With the regionalization efforts reaping benefits over the last year and lowering the cost to serve, Amazon continues to find areas within its fulfillment network where it can improve costs further.
Within the International Retail segment, Europe appears to be weaker relative to the US. This has already been taken into account in the guidance, but the company continues to monitor consumer spending and macro trends closely.
Valuation
Amazon’s 5-year financial forecasts have been revised upwards due to the strong profitability beat in the quarter.
My intrinsic value for Amazon goes up to $199, as a result of the improved profitability and margin profile. This assumes a 30x terminal 2028 multiple and discount rate of 12%.
This means that I would enter Amazon at $160 or better, for a more attractive risk reward profile.
My 1-year and 3-year price targets also goes up $202 and $291 respectively.

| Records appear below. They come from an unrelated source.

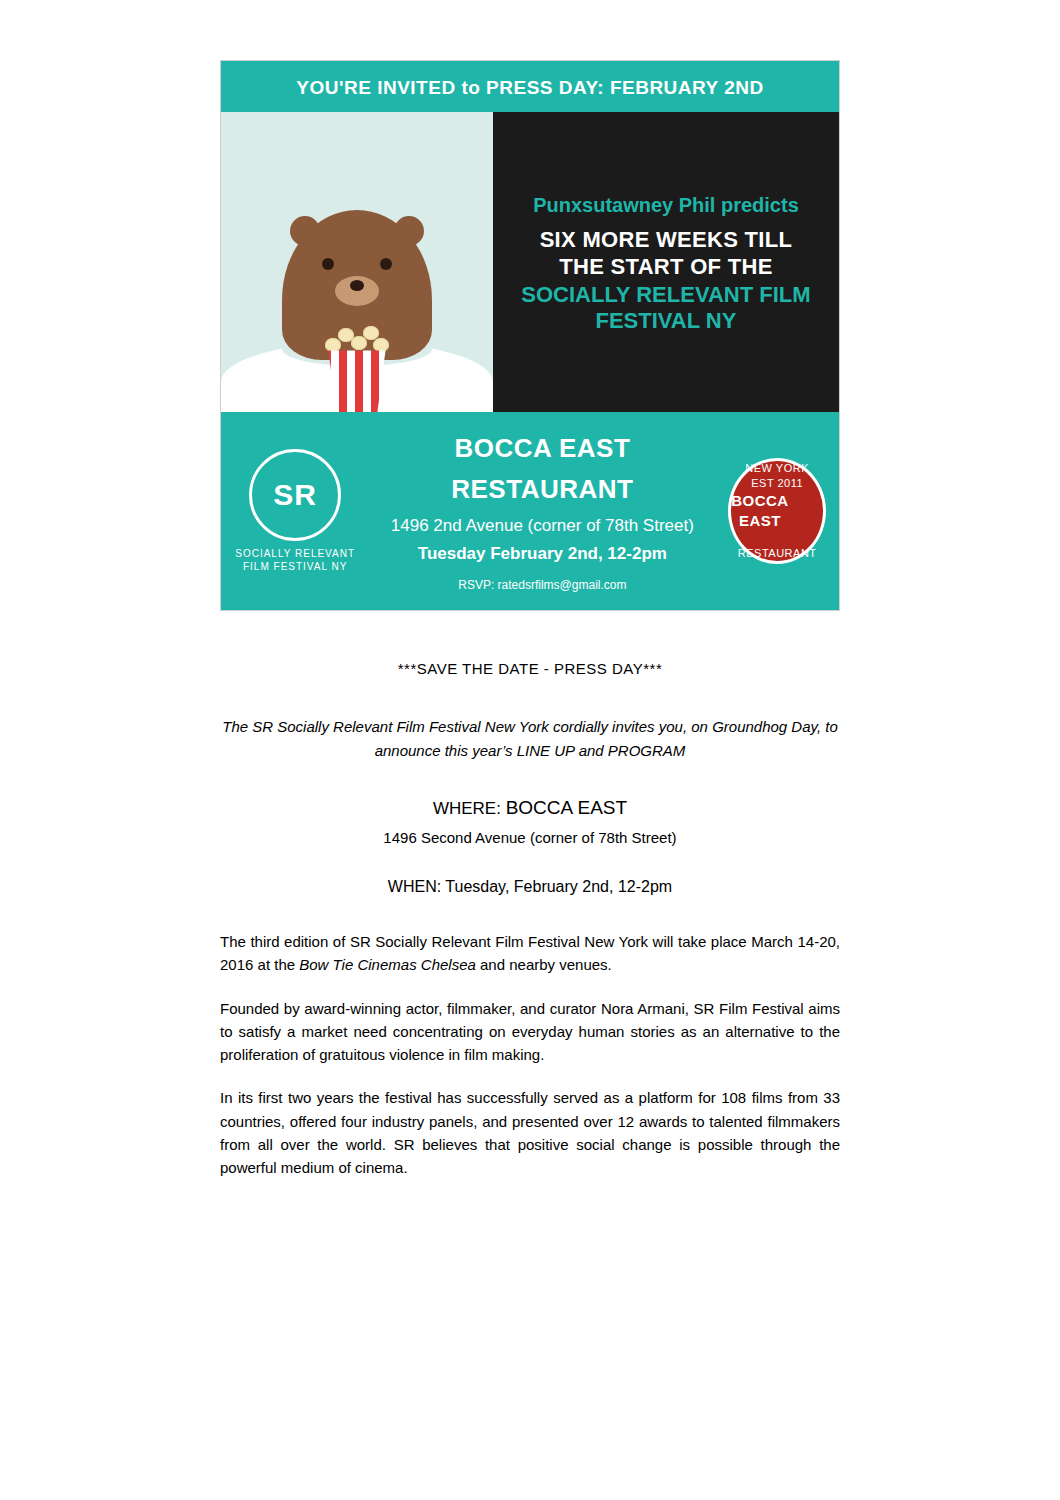YOU'RE INVITED to PRESS DAY: FEBRUARY 2ND
Punxsutawney Phil predicts
SIX MORE WEEKS TILL THE START OF THE
SOCIALLY RELEVANT FILM FESTIVAL NY
SR
SOCIALLY RELEVANT
FILM FESTIVAL NY
BOCCA EAST RESTAURANT
1496 2nd Avenue (corner of 78th Street)
Tuesday February 2nd, 12-2pm
RSVP: ratedsrfilms@gmail.com
NEW YORK
EST 2011
BOCCA
EAST
RESTAURANT
***SAVE THE DATE - PRESS DAY***
The SR Socially Relevant Film Festival New York cordially invites you, on Groundhog Day, to announce this year’s LINE UP and PROGRAM
WHERE: BOCCA EAST
1496 Second Avenue (corner of 78th Street)
WHEN: Tuesday, February 2nd, 12-2pm
The third edition of SR Socially Relevant Film Festival New York will take place March 14-20, 2016 at the Bow Tie Cinemas Chelsea and nearby venues.
Founded by award-winning actor, filmmaker, and curator Nora Armani, SR Film Festival aims to satisfy a market need concentrating on everyday human stories as an alternative to the proliferation of gratuitous violence in film making.
In its first two years the festival has successfully served as a platform for 108 films from 33 countries, offered four industry panels, and presented over 12 awards to talented filmmakers from all over the world. SR believes that positive social change is possible through the powerful medium of cinema.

They both imply 30x 2025 and 2027 P/E respectively.
Conclusion
This was a solid set of results from Amazon, which the market probably did not expect given the strong beat in profitability.
AWS is seeing growth accelerating as most companies have completed their cost optimization efforts and are now turning to newer initiatives.
On top of that, AWS is also seeing strong interest to leverage generative AI in their businesses.
Retail margin improvement was also the star of the quarter, with more margin improvements expected in the future.
All in all, the opportunity for Amazon remains a huge one and with the company pivoting strongly to a profitable growth model, the company is now able to also invest in its future growth while generating significant cash flows.
Amazon is probably one of the most underrated megacap stocks right now, as I think the level of profitability and cash flow generation is being underestimated by the market.
Analyst’s Disclosure: I/we have no stock, option or similar derivative position in any of the companies mentioned, and no plans to initiate any such positions within the next 72 hours. I wrote this article myself, and it expresses my own opinions. I am not receiving compensation for it (other than from Seeking Alpha). I have no business relationship with any company whose stock is mentioned in this article.